Your task:
Return the stretch of the entries below from the line containing "00:00-04:00: median 6.0, box" through the end of the entries, copied verbatim, with both ends included and the pictures left out.

*** Block opens ***

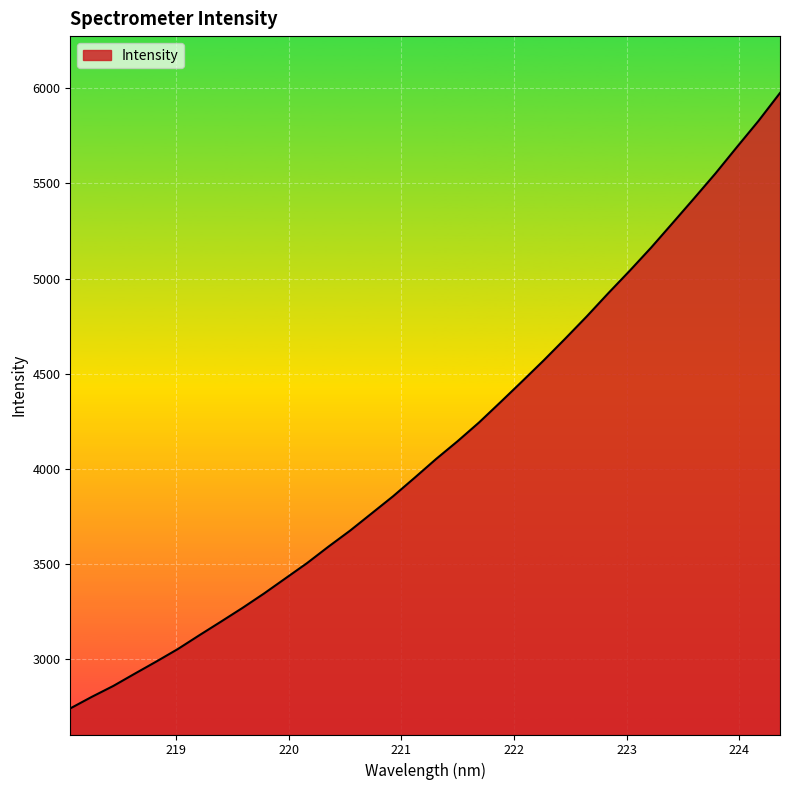

What is the maximum value shown in the chart?

5975.5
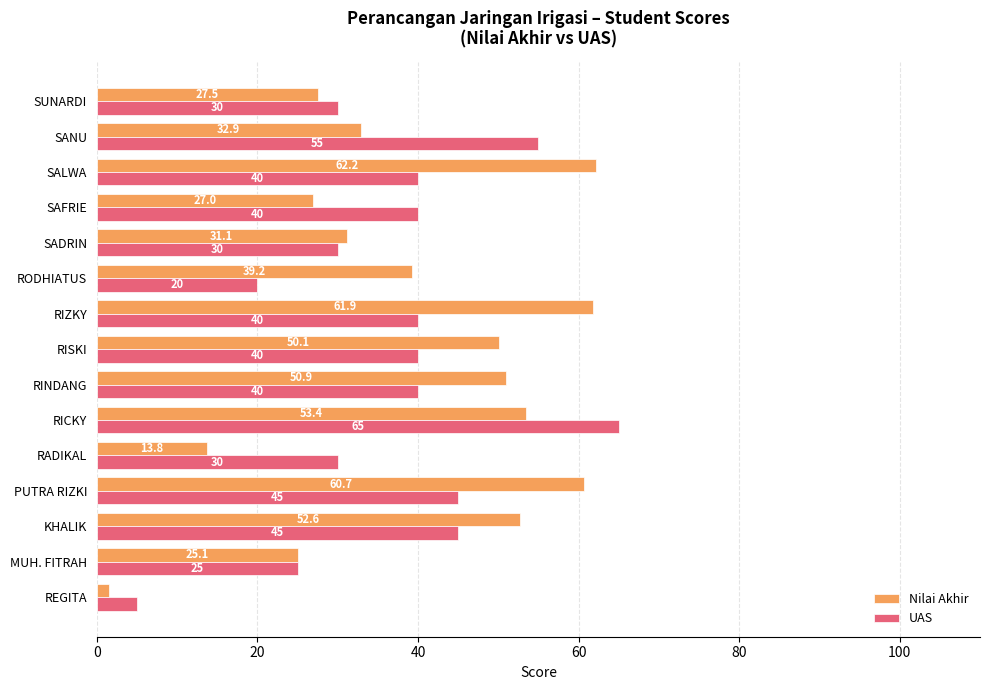

What is the difference between the maximum and second lowest values in the UAS series?

45.0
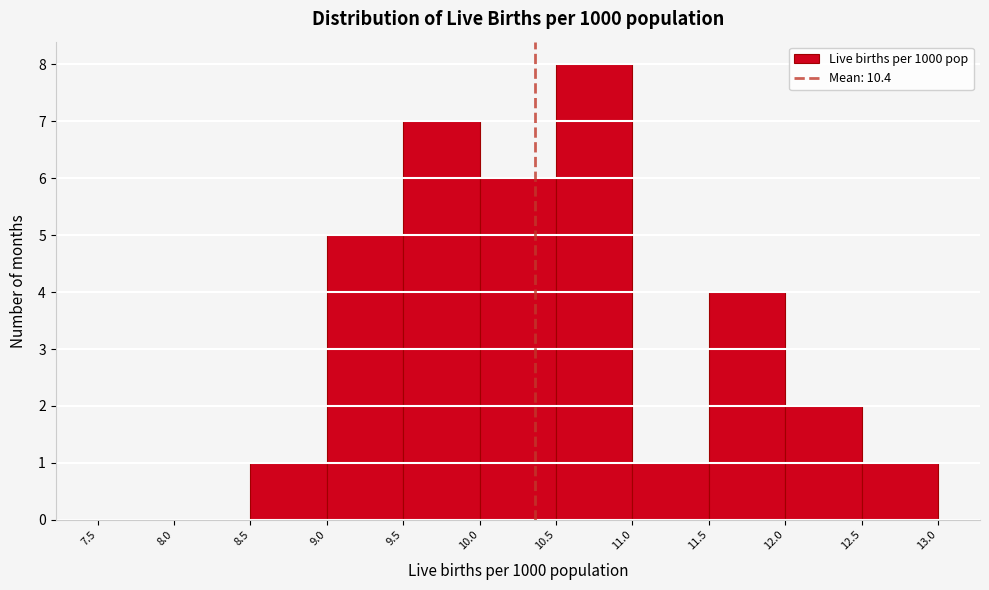

What is the height of the bar covering 12.0 to 12.5 on the x-axis? The values are not printed on the chart, so give them approximately, as read against the axis.

2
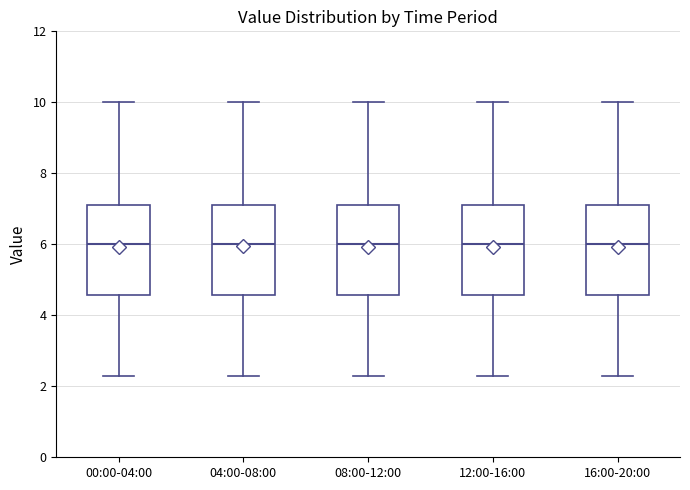

Reading left to right, transcribe this box plot: for each box, give where its median line is, the range the box spans, and where its two whiskers end, as read against the y-axis. The values are not printed on the chart, so give them approximately, as read against the axis.

00:00-04:00: median 6.0, box 4.6 to 7.0, whiskers 2.4 to 10.0
04:00-08:00: median 6.0, box 4.6 to 7.0, whiskers 2.4 to 10.0
08:00-12:00: median 6.0, box 4.6 to 7.0, whiskers 2.4 to 10.0
12:00-16:00: median 6.0, box 4.6 to 7.0, whiskers 2.4 to 10.0
16:00-20:00: median 6.0, box 4.6 to 7.0, whiskers 2.4 to 10.0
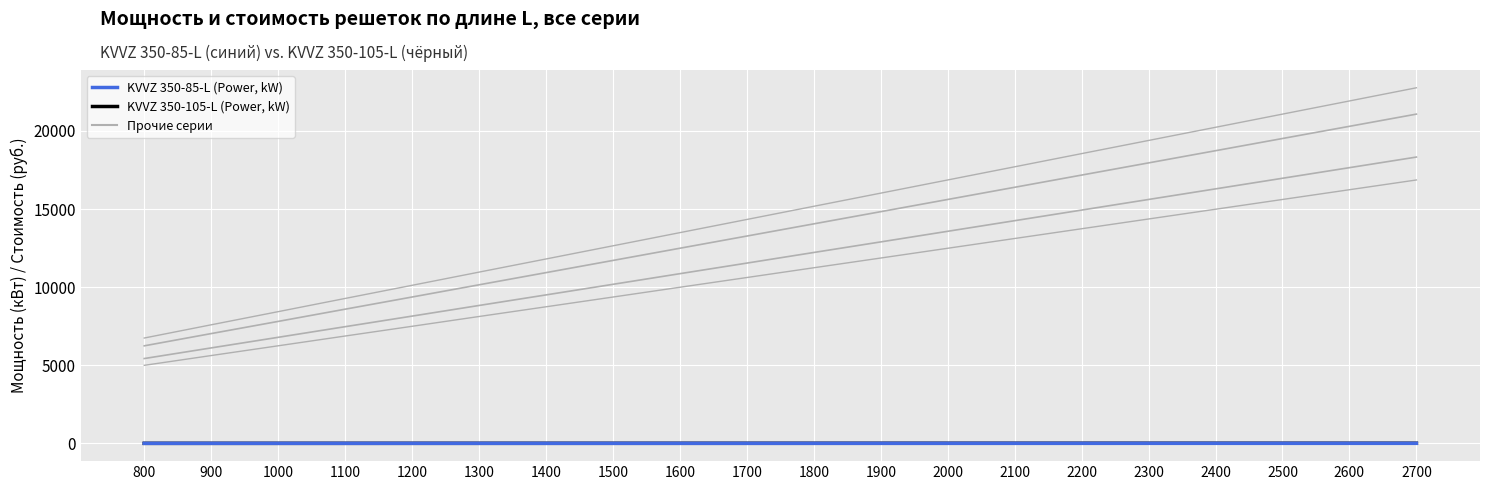

True or false: KVVZ 350-105-L (Power, kW) has more than 0 interior local peaks.

True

*** Block closes ***

Reply to the exercise:
00:00-04:00: median 6.0, box 4.6 to 7.0, whiskers 2.4 to 10.0
04:00-08:00: median 6.0, box 4.6 to 7.0, whiskers 2.4 to 10.0
08:00-12:00: median 6.0, box 4.6 to 7.0, whiskers 2.4 to 10.0
12:00-16:00: median 6.0, box 4.6 to 7.0, whiskers 2.4 to 10.0
16:00-20:00: median 6.0, box 4.6 to 7.0, whiskers 2.4 to 10.0

True or false: KVVZ 350-105-L (Power, kW) has more than 0 interior local peaks.

True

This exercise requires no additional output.